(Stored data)
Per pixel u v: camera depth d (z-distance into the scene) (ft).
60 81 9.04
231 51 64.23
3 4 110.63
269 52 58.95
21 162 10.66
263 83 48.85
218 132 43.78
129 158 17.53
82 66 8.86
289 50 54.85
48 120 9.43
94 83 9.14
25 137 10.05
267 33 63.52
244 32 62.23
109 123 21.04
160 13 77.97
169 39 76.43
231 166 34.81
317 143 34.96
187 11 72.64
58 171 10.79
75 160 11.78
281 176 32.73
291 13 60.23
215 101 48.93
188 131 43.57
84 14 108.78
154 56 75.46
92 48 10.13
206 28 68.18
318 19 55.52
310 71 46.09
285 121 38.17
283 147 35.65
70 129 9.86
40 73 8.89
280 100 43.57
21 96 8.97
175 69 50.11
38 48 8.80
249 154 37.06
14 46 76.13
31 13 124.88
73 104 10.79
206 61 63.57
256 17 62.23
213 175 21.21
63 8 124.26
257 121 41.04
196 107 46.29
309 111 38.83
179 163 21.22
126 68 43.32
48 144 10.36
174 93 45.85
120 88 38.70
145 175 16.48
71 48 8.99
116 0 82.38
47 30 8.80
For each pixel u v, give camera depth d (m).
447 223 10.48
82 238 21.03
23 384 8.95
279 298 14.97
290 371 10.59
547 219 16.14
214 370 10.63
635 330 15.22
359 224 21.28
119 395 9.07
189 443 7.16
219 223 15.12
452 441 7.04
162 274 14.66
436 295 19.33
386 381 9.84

What to do :: Word for word, repeat the lines from the one holding "126 68 43.32" through the last line of the entries, both included.

Exercise output ::
126 68 43.32
48 144 10.36
174 93 45.85
120 88 38.70
145 175 16.48
71 48 8.99
116 0 82.38
47 30 8.80
For each pixel u v, give camera depth d (m).
447 223 10.48
82 238 21.03
23 384 8.95
279 298 14.97
290 371 10.59
547 219 16.14
214 370 10.63
635 330 15.22
359 224 21.28
119 395 9.07
189 443 7.16
219 223 15.12
452 441 7.04
162 274 14.66
436 295 19.33
386 381 9.84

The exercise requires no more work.